MJardin Group, Inc. (CSE: MJAR) (OTCQX: MJARF) decided to terminate its previously announced joint venture partnership with Rama First Nation that included prospective plans for a cultivation facility. The company said that the announcement was part of its ongoing review, evaluation and turnaround process and that it has actioned amendments to the Managed Services Agreements (“MSAs”) which were negotiated and put in place by previous management.
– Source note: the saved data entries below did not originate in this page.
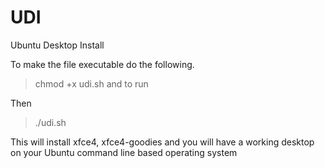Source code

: # UDI
Ubuntu Desktop Install

To make the file executable do the following. 
> chmod +x udi.sh and to run 

Then
> ./udi.sh

This will install xfce4, xfce4-goodies and you will have a working desktop on your Ubuntu command line based operating system

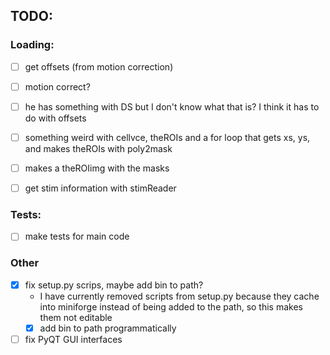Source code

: ## TODO:
### Loading:
- [ ] get offsets (from motion correction)
- [ ] motion correct?
- [ ] he has something with DS but I don't know what that is? I think it has to do with offsets
- [ ] something weird with cellvce, theROIs and a for loop that gets xs, ys, and makes theROIs with poly2mask
- [ ] makes a theROIimg with the masks
- [ ] get stim information with stimReader


### Tests:
- [ ] make tests for main code


### Other
- [x] fix setup.py scrips, maybe add bin to path?
    - I have currently removed scripts from setup.py because they cache into miniforge instead of being added to the path, so this makes them not editable
    - [x] add bin to path programmatically

- [ ] fix PyQT GUI interfaces
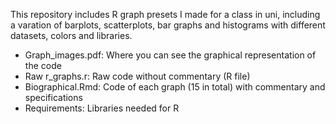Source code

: This repository includes R graph presets I made for a class in uni, including a varation of barplots, scatterplots, bar graphs and histograms
with different datasets, colors and libraries.

  - Graph_images.pdf: Where you can see the graphical representation of the code
  - Raw r_graphs.r: Raw code without commentary (R file)
  - Biographical.Rmd: Code of each graph (15 in total) with commentary and specifications
  - Requirements: Libraries needed for R

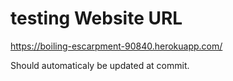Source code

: # testing Website URL
https://boiling-escarpment-90840.herokuapp.com/

Should automaticaly be updated at commit.
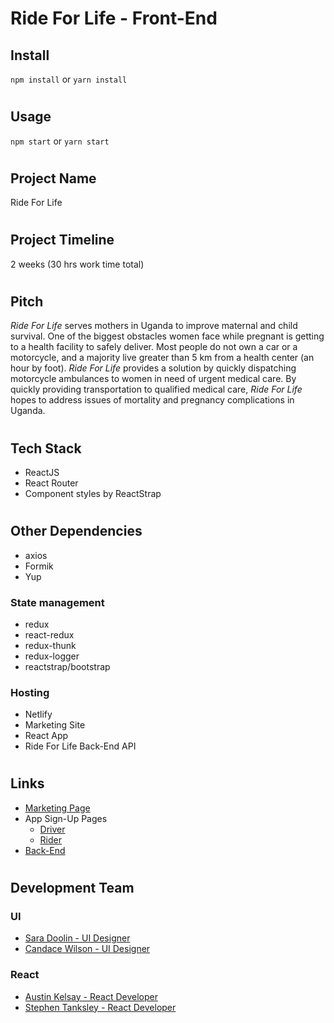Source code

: # Ride For Life - Front-End

## Install
`npm install` or `yarn install`

#

## Usage
`npm start` or `yarn start` 

#

## Project Name
Ride For Life

#

## Project Timeline
2 weeks (30 hrs work time total)

#

## Pitch
_Ride For Life_ serves mothers in Uganda to improve maternal and child survival. One of the biggest obstacles women face while pregnant is getting to a health facility to safely deliver. Most people do not own a car or a motorcycle, and a majority live greater than 5 km from a health center (an hour by foot). _Ride For Life_ provides a solution by quickly dispatching motorcycle ambulances to women in need of urgent medical care. By quickly providing transportation to qualified medical care, _Ride For Life_ hopes to address issues of mortality and pregnancy complications in Uganda.

#

## Tech Stack
* ReactJS
* React Router
* Component styles by ReactStrap

#

## Other Dependencies
* axios
* Formik
* Yup

### State management
* redux
* react-redux
* redux-thunk
* redux-logger
* reactstrap/bootstrap

### Hosting
* Netlify 
* Marketing Site
* React App
* Ride For Life Back-End API

#

## Links

* [Marketing Page](https://rideforlife19.netlify.com/ "Ride For Life Marketing Page")
* App Sign-Up Pages
    * [Driver](https://build-ride-for-life.netlify.com/driver-signup/ "Ride For Life Driver Sign-up page")
    * [Rider](https://build-ride-for-life.netlify.com/rider-signup/ "Ride For Life Rider Sign-up page")
* [Back-End](https://github.com/RideforLife/BackEnd "Ride For Life Back-End repository")

#

## Development Team

### UI
* [Sara Doolin - UI Designer](https://github.com/saradoolin/ "Sara Doolin Github Link")
* [Candace Wilson - UI Designer](https://github.com/candaceyw/ "Candace Wilson Github Link")

### React
* [Austin Kelsay - React Developer](https://github.com/AustinKelsay/ "Austin Kelsay Github Link")
* [Stephen Tanksley - React Developer](https://github.com/stephentanksley/ "Stephen Tanksley Github Link")

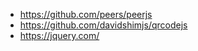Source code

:
- https://github.com/peers/peerjs
- https://github.com/davidshimjs/qrcodejs
- https://jquery.com/

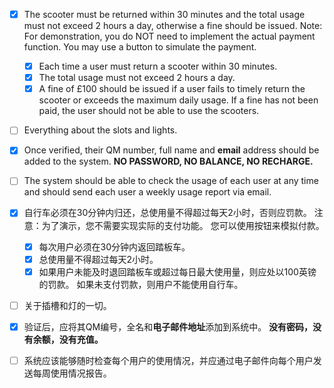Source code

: - [x] The scooter must be returned within 30 minutes and the total usage must not exceed 2 hours a day, otherwise a fine should be issued. Note: For demonstration, you do NOT need to implement the actual payment function. You may use a button to simulate the payment.
  - [x] Each time a user must return a scooter within 30 minutes.
  - [x] The total usage must not exceed 2 hours a day. 
  - [x] A fine of £100 should be issued if a user fails to timely return the scooter or exceeds the maximum daily usage. If a fine has not been paid, the user should not be able to use the scooters.
- [ ] Everything about the slots and lights.
- [x] Once verified, their QM number, full name and **email** address should be added to the system. **NO PASSWORD, NO BALANCE, NO RECHARGE.**
- [ ] The system should be able to check the usage of each user at any time and should send each user a weekly usage report via email.



- [x] 自行车必须在30分钟内归还，总使用量不得超过每天2小时，否则应罚款。 注意：为了演示，您不需要实现实际的支付功能。 您可以使用按钮来模拟付款。
  - [x] 每次用户必须在30分钟内返回踏板车。
  - [x] 总使用量不得超过每天2小时。
  - [x] 如果用户未能及时退回踏板车或超过每日最大使用量，则应处以100英镑的罚款。 如果未支付罚款，则用户不能使用自行车。
- [ ] 关于插槽和灯的一切。
- [x] 验证后，应将其QM编号，全名和**电子邮件地址**添加到系统中。 **没有密码，没有余额，没有充值。**
- [ ] 系统应该能够随时检查每个用户的使用情况，并应通过电子邮件向每个用户发送每周使用情况报告。 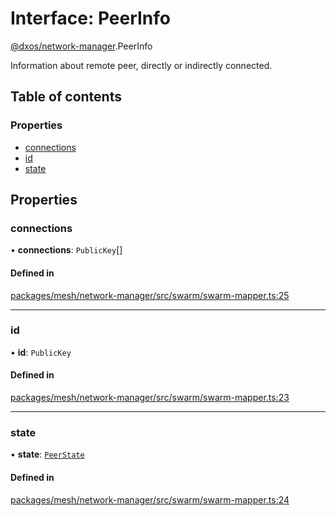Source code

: # Interface: PeerInfo

[@dxos/network-manager](../modules/dxos_network_manager.md).PeerInfo

Information about remote peer, directly or indirectly connected.

## Table of contents

### Properties

- [connections](dxos_network_manager.PeerInfo.md#connections)
- [id](dxos_network_manager.PeerInfo.md#id)
- [state](dxos_network_manager.PeerInfo.md#state)

## Properties

### connections

• **connections**: `PublicKey`[]

#### Defined in

[packages/mesh/network-manager/src/swarm/swarm-mapper.ts:25](https://github.com/dxos/dxos/blob/e3b936721/packages/mesh/network-manager/src/swarm/swarm-mapper.ts#L25)

___

### id

• **id**: `PublicKey`

#### Defined in

[packages/mesh/network-manager/src/swarm/swarm-mapper.ts:23](https://github.com/dxos/dxos/blob/e3b936721/packages/mesh/network-manager/src/swarm/swarm-mapper.ts#L23)

___

### state

• **state**: [`PeerState`](../modules/dxos_network_manager.md#peerstate)

#### Defined in

[packages/mesh/network-manager/src/swarm/swarm-mapper.ts:24](https://github.com/dxos/dxos/blob/e3b936721/packages/mesh/network-manager/src/swarm/swarm-mapper.ts#L24)
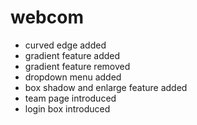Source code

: # webcom
 - curved edge added
 - gradient feature added
 - gradient feature removed
 - dropdown menu added
 - box shadow and enlarge feature added
 - team page introduced
 - login box introduced
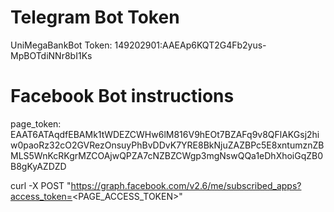 Telegram Bot Token
==================

UniMegaBankBot
Token: 149202901:AAEAp6KQT2G4Fb2yus-MpBOTdiNNr8bI1Ks

Facebook Bot instructions
=========================

page_token: EAAT6ATAqdfEBAMk1tWDEZCWHw6lM816V9hEOt7BZAFq9v8QFlAKGsj2hiw0paoRz32cO2GVRezOnsuyPhBvDDvK7YRE8BkNjuZAZBPc5E8xntumznZBMLS5WnKcRKgrMZCOAjwQPZA7cNZBZCWgp3mgNswQQa1eDhXhoiGqZB0B8gKyAZDZD

curl -X POST "https://graph.facebook.com/v2.6/me/subscribed_apps?access_token=<PAGE_ACCESS_TOKEN>"

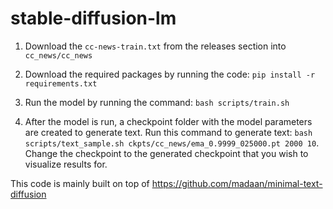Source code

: # stable-diffusion-lm
 
1) Download the `cc-news-train.txt` from the releases section into `cc_news/cc_news`

2) Download the required packages by running the code: `pip install -r requirements.txt`

3) Run the model by running the command: `bash scripts/train.sh`

4) After the model is run, a checkpoint folder with the model parameters are created to generate text. Run this command to generate text: `bash scripts/text_sample.sh ckpts/cc_news/ema_0.9999_025000.pt 2000 10`. Change the checkpoint to the generated checkpoint that you wish to visualize results for.

This code is mainly built on top of https://github.com/madaan/minimal-text-diffusion
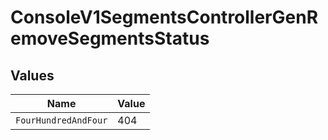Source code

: # ConsoleV1SegmentsControllerGenRemoveSegmentsStatus


## Values

| Name                 | Value                |
| -------------------- | -------------------- |
| `FourHundredAndFour` | 404                  |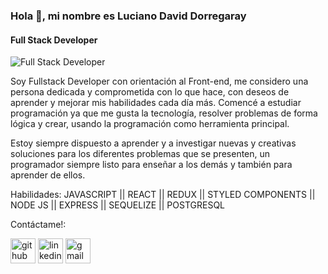 ### Hola 👋, mi nombre es Luciano David Dorregaray
#### Full Stack Developer
![Full Stack Developer](https://user-images.githubusercontent.com/5713670/87202985-820dcb80-c2b6-11ea-9f56-7ec461c497c3.gif)

Soy Fullstack Developer con orientación al Front-end, me considero una persona dedicada y comprometida con lo que hace, con deseos de aprender y mejorar mis habilidades cada día más. Comencé a estudiar programación ya que me gusta la tecnología, resolver problemas de forma lógica y crear, usando la programación como herramienta principal.

Estoy siempre dispuesto a aprender y a investigar nuevas y creativas soluciones para los diferentes problemas que se presenten, un programador siempre listo para enseñar a los demás y también para aprender de ellos.

Habilidades: JAVASCRIPT || REACT || REDUX || STYLED COMPONENTS || NODE JS || EXPRESS || SEQUELIZE || POSTGRESQL

Contáctame!:

[<img src='https://cdn.jsdelivr.net/npm/simple-icons@3.0.1/icons/github.svg' alt='github' height='40'>](https://github.com/lucianodavid22)  [<img src='https://cdn.jsdelivr.net/npm/simple-icons@3.0.1/icons/linkedin.svg' alt='linkedin' height='40'>](https://www.linkedin.com/in/https://www.linkedin.com/in/lucianodavid22//)  [<img src='https://cdn.jsdelivr.net/npm/simple-icons@3.0.1/icons/gmail.svg' alt='gmail' height='40'>](https://www.linkedin.com/in/lucianodavid22/)  

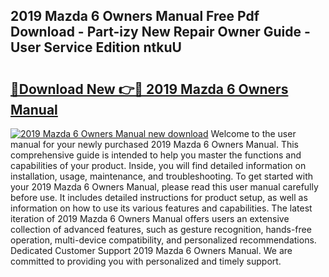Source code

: ## 2019 Mazda 6 Owners Manual Free Pdf Download - Part-izy New Repair Owner Guide - User Service Edition ntkuU

# <h2><a href="http://bc98649.oget.top/?id=2019+Mazda+6+Owners+Manual">🔗Download New 👉🔴 2019 Mazda 6 Owners Manual</a></h2>

[![2019 Mazda 6 Owners Manual new download](https://i.imgur.com/5g1atiW.png)](http://bc98649.oget.top/?id=2019+Mazda+6+Owners+Manual)
Welcome to the user manual for your newly purchased 2019 Mazda 6 Owners Manual. This comprehensive guide is intended to help you master the functions and capabilities of your product. Inside, you will find detailed information on installation, usage, maintenance, and troubleshooting. To get started with your 2019 Mazda 6 Owners Manual, please read this user manual carefully before use. It includes detailed instructions for product setup, as well as information on how to use its various features and capabilities. The latest iteration of 2019 Mazda 6 Owners Manual offers users an extensive collection of advanced features, such as gesture recognition, hands-free operation, multi-device compatibility, and personalized recommendations. Dedicated Customer Support 2019 Mazda 6 Owners Manual. We are committed to providing you with personalized and timely support.
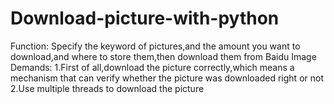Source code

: Download-picture-with-python
============================
Function:
Specify the keyword of pictures,and the amount you want to download,and where to store them,then download them from Baidu Image
Demands:
1.First of all,download the picture correctly,which means a mechanism that can verify whether the picture was downloaded right or not
2.Use multiple threads to download the picture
“I have nothing but great respect and admiration for our Rama First Nation partners, but I have to make these difficult business decisions in an effort to allocate capital where it makes the most sense while ensuring that we don’t take on more debt until we have successfully turned this business around,” said Pat Witcher, CEO of MJardin Group. “This decision, along with restructuring our pre-existing MSAs to remove the burdensome management costs we were incurring is in the best interest of the Company and all of its stakeholders.”
The decision to dissolve the joint venture partnership with Rama First Nation, and its prospective 94,000 sq. ft. indoor greenhouse cultivation facility was based on fiscal responsibility, preservation of capital and developments in the cannabis cultivation market in Canada.
In addition to that the company stated that it has agreed to amend, terminate and extend its MSAs with Potco, LLC & Potco South, LLC, Next1 Labs, LLC, Next1 Labs South, LLC, and Gravitas Henderson, LLC dba F&L Warm Springs, LLC to December 31, 2020. However, it wasn’t clear from the press release which companies were amended or terminated.
MJardin did say that in final stage discussions to extend the MSA with Lightshade Labs, LLC for a period of 14-months. The company said it is also finalizing its renegotiation of its MSA with AtlantiCann Medical Inc. and that MJardin will earn a royalty for the balance of the existing 10-year agreement, but will no longer provide labor support to the operation.
The company stated that the amended MSAs will provide a streamlined royalty fee structure which will allow for the monetization of the company’s intellectual property and proprietary cultivation methodologies. In addition, the amendments will reduce ongoing management obligations, thus reducing costs and placing less cash flow demands on the Company.